WHAT TO WORK ON =
#1 In the SMIC results report, what gross margin range does SMIC expect for the first quarter of 2021?
#2 Please write out the passage of the SMIC results report that begins at the words "For the full year 2020, SMIC's" and stops after "to performance expectations.".

TEXT UNDER STUDY =
━━━━━━━━━━━━━━━━━━━━━━━━━━━━━━

Net income attributable to SMIC shareholders for the quarter was RMB 1.252 billion, up 93.5 percent year-on-year.


SMIC said the increase in revenue and profit in the fourth quarter was mainly due to higher revenue from increased wafer sales and higher average selling prices, increased funding for government projects, and higher investment income from investments in affiliates and financial assets.
For the full year 2020, SMIC's revenue increased by 25.4% to RMB25.250 billion and gross margin increased by 7.1 percentage points to 23.6%.

Net income attributable to SMIC shareholders for 2020 was RMB4,627 million, an increase of 204.9 percent year-over-year.
Looking ahead to the first quarter of 2021, SMIC expects revenue growth of 7-9% YoY and a gross margin of 17-19%.

SMIC stated that restrictions on the procurement of US-related products or technologies due to its inclusion on the US government's entity list have created uncertain risks to performance expectations.
SMIC's export license application also takes time and is subject to uncertainty, the company said.
Based on this, SMIC expects to target mid- to high-single-digit revenue growth (5-9 percent) for the full year of 2021.
The company expects to target revenue of about $2.1 billion in the first half of 2021, with a full-year gross margin target of mid 10-20 percent.

In addition, under the influence of the entity list, SMIC will consider strengthening the development and deployment of the first and second-generation FinFET multiplex platform and expanding the reliability and competitiveness of the platform.
 

WTAN

Junior Member
Registered Member
A western engineer perspective on China IC development

From Ollie Ranta (Pakistan defense forum)

Sometimes you find interesting text in surprising places: From
Please, Log in or Register to view URLs content!

Bora Taş on January 30 2021
Lives in The Netherlands Computer scientist/chip designer.

"United States is pressuring the Netherlands to block the sale of EUV equipment to SMIC by Dutch company ASML is ultimately affecting China's dream in technology". How long US can resist China's development?

━━━━━━━━━━━━━━━━━━━━━━━━━━━━━━

DATA SUPPLIED =

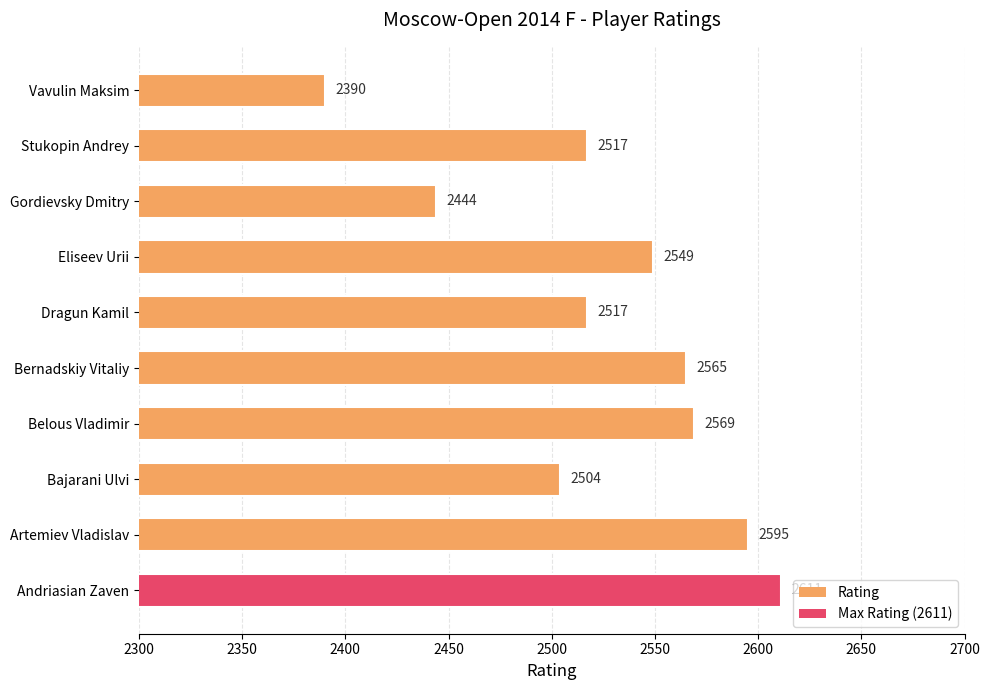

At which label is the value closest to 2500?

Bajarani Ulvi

━━━━━━━━━━━━━━━━━━━━━━━━━━━━━━

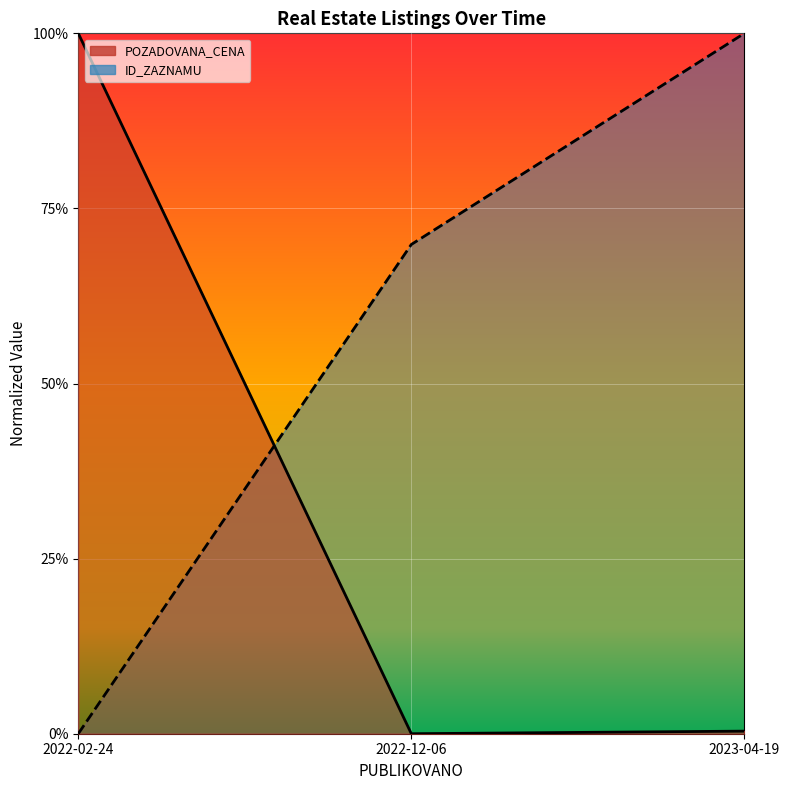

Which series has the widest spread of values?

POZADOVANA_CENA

━━━━━━━━━━━━━━━━━━━━━━━━━━━━━━

SOLUTIONS =
#1 17-19%

#2
For the full year 2020, SMIC's revenue increased by 25.4% to RMB25.250 billion and gross margin increased by 7.1 percentage points to 23.6%.

Net income attributable to SMIC shareholders for 2020 was RMB4,627 million, an increase of 204.9 percent year-over-year.
Looking ahead to the first quarter of 2021, SMIC expects revenue growth of 7-9% YoY and a gross margin of 17-19%.

SMIC stated that restrictions on the procurement of US-related products or technologies due to its inclusion on the US government's entity list have created uncertain risks to performance expectations.